Still with her mom's number on the screen, still with her thumb hovering right over it.
"No, I won't," the girl said flatly. "But if we stand around long enough, someone will."
"That's a threat," Ben hissed. "Bianca, Jesus, just get your head on straight for a second. Look at you, you're a fucking mess. Stand up straight and get out of here before this psychopath takes your damned head off."
"You're gonna hurt me," Bianca stuttered. "I don't… I don't think… I should go. Don't follow me."
"Run, and Circe is going to kill you." Bianca froze at the end of the alleyway, feet buried in mounds of wet trash, right beside the skeleton of a half-eaten cat. She scratched her forearm, almost until her fingernails came away pink with blood. The pain was dull, distant, almost someone else's. The worms, though, didn't spill out and sew her skin back together. It remained bruised and tender, aching softly. "Run, and someone else is going to kill you. It's not the kind of city where you can stay alive long enough to see morning all on your own, unless you're Olympia."

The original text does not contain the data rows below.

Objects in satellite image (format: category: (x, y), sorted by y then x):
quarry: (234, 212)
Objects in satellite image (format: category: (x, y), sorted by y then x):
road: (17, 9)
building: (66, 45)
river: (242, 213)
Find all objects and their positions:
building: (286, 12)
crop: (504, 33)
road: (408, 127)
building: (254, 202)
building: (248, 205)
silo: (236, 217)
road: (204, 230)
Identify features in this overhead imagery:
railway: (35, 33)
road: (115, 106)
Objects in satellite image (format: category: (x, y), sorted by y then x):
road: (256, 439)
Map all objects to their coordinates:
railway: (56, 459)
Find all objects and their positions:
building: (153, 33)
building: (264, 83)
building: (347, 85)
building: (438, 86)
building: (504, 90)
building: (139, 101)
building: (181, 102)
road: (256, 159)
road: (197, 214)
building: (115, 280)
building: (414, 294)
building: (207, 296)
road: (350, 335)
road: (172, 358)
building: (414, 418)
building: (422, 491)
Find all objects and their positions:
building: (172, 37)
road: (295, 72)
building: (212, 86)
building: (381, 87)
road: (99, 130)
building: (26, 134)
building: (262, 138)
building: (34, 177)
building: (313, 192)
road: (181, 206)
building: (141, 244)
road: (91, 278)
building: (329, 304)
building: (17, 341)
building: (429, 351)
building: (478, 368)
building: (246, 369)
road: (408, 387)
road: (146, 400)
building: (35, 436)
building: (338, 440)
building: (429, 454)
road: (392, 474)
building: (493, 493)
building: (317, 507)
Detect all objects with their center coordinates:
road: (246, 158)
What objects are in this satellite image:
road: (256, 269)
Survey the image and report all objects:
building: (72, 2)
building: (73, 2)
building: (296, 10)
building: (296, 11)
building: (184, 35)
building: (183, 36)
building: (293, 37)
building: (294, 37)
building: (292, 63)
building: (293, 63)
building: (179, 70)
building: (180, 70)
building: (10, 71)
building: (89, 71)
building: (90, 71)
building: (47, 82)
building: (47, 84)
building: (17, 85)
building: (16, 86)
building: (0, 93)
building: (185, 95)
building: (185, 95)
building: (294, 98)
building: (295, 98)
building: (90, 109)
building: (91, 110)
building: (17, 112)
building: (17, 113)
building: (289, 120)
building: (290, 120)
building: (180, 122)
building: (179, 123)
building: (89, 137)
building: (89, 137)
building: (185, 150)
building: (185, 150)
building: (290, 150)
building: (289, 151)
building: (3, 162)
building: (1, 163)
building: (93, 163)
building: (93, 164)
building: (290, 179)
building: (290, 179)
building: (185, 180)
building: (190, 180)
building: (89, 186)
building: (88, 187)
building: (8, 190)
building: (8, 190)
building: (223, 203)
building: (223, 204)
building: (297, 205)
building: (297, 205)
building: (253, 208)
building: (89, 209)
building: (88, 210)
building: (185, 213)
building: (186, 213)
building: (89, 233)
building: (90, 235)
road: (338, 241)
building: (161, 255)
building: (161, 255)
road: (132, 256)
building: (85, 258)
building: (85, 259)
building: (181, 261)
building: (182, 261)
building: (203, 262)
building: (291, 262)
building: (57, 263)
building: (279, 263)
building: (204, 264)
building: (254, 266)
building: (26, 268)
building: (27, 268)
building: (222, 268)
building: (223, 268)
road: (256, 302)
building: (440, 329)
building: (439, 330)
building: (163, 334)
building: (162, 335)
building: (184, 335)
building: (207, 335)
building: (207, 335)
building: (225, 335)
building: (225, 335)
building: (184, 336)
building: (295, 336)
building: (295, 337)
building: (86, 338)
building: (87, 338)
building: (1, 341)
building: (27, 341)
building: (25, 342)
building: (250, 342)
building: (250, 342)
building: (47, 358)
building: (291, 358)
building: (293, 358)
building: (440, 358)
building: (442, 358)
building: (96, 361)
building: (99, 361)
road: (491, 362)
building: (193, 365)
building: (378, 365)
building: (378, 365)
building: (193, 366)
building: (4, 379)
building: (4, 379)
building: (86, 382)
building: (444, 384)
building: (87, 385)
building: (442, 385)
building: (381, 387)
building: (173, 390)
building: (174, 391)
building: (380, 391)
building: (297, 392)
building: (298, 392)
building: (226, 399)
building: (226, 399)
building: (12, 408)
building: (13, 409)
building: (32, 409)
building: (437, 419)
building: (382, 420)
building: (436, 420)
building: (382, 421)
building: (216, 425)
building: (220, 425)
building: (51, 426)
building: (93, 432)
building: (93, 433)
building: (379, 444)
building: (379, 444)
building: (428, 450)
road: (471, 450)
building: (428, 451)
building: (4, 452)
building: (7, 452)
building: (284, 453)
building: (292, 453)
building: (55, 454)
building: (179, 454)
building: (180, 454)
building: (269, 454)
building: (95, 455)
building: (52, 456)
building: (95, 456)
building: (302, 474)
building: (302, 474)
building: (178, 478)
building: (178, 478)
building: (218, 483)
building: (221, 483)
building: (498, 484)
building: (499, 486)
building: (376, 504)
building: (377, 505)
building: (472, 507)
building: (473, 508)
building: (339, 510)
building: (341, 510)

The girl with white hair offered her hand. Blood on her knuckles. Grit under her nails. Golden paint soaked into the tape wrapped around her hands and wrists. Bianca swallowed, stared at her thick fingers and padded palm.
"Don't do it," Ben said, standing in front of Bianca, blocking her view. His face was a mess. Sloppy and sweaty and almost blurry. Bianca rubbed her eyes so hard they stung, trying to see him better. "Be smarter, sis."
Then she had a thought: What would Rylee do right now? She'd been living in this hell for so long on her own. In these alleyways. Breathing in the smoke and the sewage and the rotting piles of trash and dead bodies buried by collapsed buildings. Rylee would be…focused. Right, that's what she'd be. Maybe? I should've called her more. Well, I did call her more. But she never picked up. I guess I know why now. I'd hate to drag her into my screw jobs as well. Bianca wiped the sweat off her brow. Licked her lips again. Swallowed blood and flakes of dry skin, then turned off her phone and slowly slid it back into her pocket. She breathed shakily, then nodded, too.
Bianca hadn't always wanted to be a superhero, and she didn't think she wanted to be one now.
And she wasn't going to be.
She was hungry, she was cold, and she really needed to get out of the dark.
So she took the white-haired girl's hand, and she led her deeper into Lower Olympus.
The white-haired girl led Bianca a block away from a graveyard. She could smell it. At least, she thought she could smell it. Wet soil and putrid flesh. Something rotting in the ground as the asphalt crumbled underneath her feet. The sidewalk was brittle and wet. The puddles were large and cold and filled with shards of broken glass. Kids walked around with studded baseball bats, all with the same hooded, angry look on their grimy faces. They veered away as soon as they saw the white-haired girl. Muttered under their breath and flashed their knives at Bianca. She held the girl's hand a little tighter, maybe childishly, but she didn't care, not one bit, because she didn't want to get mugged.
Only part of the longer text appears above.